Court Opinion

ID: 6002802
Source: CourtListenerOpinion
Date Created: 2022-01-13 10:05:45.47483+00
Date Added: 2024-06-11T08:49:11.683104
License: Public Domain

In May 1981, plaintiff and defendant, recently married, entered into an agreement whereby each party pledged neither to hold nor to acquire "any right, title or claim in and to the real and personal estate of the other solely by reason of the marriage of the parties”. This agreement was made at the insistence of plaintiff, who, concerned about defendant’s two unsuccessful previous marriages and other personal matters, *201wished to protect her real property and other assets in the event that the marriage ultimately floundered. The agreement was drafted by an attorney friend of plaintiff and executed at the attorney’s New York City office. At the time of this agreement, each party’s income was approximately $40,000, and plaintiffs income has remained stable since that time. Defendant, however, earned an MBA in 1987 and increased his annual income from $50,000 in 1987 to more than $400,000 in 1992. Throughout the course of their marriage, the parties maintained largely separate finances including, inter alia, separate bank accounts, division of housing and vacation costs, alternating responsibility for payments for entertainment, reimbursement for occasional purchases on the other’s charge card, filing individual tax returns or paying proportional shares of a joint return, and the like. The parties continued this arrangement until the commencement of the within divorce action. The marriage had no issue.
Plaintiff commenced this action for divorce in September 1992. In February 1995, the Supreme Court issued an order granting the divorce, dividing marital property, and awarding plaintiff maintenance and attorney’s fees. The trial court found that the May 1981 agreement was void for failure to comply with Domestic Relations Law § 236 (B) (3), which provides that a marriage agreement shall be enforceable in a matrimonial action if the agreement "is in writing, subscribed by the parties, and acknowledged or proven in the manner required to entitle a deed to be recorded”. Defendant appealed on this and other grounds; plaintiff cross-appealed for an increase in maintenance in the event that the distributive award were to be reduced.

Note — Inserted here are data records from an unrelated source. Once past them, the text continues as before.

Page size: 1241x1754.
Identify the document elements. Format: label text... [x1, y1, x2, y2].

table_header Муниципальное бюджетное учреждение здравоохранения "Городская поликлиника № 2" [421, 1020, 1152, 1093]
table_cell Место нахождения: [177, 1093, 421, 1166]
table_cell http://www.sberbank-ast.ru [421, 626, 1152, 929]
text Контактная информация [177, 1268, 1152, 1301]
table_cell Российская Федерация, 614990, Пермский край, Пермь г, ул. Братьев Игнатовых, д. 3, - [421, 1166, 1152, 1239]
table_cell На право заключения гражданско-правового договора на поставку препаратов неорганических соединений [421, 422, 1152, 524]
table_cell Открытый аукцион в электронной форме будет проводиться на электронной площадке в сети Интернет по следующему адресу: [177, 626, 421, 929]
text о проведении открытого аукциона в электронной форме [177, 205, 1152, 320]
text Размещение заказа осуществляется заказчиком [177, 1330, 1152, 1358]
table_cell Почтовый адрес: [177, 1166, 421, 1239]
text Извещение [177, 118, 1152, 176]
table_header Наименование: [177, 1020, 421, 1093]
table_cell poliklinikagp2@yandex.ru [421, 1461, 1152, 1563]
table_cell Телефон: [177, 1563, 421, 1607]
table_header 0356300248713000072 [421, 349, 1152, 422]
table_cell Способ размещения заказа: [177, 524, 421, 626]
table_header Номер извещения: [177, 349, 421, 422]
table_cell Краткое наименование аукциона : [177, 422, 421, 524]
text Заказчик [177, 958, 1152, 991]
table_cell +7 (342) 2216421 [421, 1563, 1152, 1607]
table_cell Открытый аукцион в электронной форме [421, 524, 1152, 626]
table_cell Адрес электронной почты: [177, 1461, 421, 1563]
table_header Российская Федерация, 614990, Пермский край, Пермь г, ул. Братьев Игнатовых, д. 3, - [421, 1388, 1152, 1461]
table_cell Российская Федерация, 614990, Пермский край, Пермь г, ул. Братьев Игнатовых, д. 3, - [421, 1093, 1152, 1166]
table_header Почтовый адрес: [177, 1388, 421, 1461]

We reverse and remand for enforcement of the marital agreement. While we recognize that an agreement "shall be valid and enforceable” pursuant to section 236 (B) (3) if it has been acknowledged or proven in a formal fashion, we do not read the statute, enacted to prevent fraud and overreaching in nuptial contracts, to pose an irrebuttable per se negation of agreements and arrangements which lack such acknowledgement. (See, Sanders v Copley, 151 AD2d 350 [1989] [in-court stipulation]; Aziz v Aziz, 127 Misc 2d 1013 [Sup Ct, Queens County 1985] [religious agreement].) In this case, there is no allegation that the contract was the product of fraud, duress, or misunderstanding or was otherwise undertaken to plaintiff’s disadvantage. On the contrary, the agreement was entered into at plaintiffs insistence and to protect plaintiffs property interests; it was drafted by an attorney chosen by plaintiff and *202was executed at counsel’s office; its terms were acknowledged and ratified in the daily activities and property relations of the parties throughout their eleven-year marriage. Under these unique and limited circumstances, we hold that the agreement is valid and enforceable against plaintiff. Because the agreement expressly and unambiguously bars all claims by either party upon the property of the other by reason of their marriage, the trial court’s award of property, maintenance, and attorney’s fees in this matter was unwarranted. Concur—Murphy, P. J., Kupferman and Nardelli, JJ.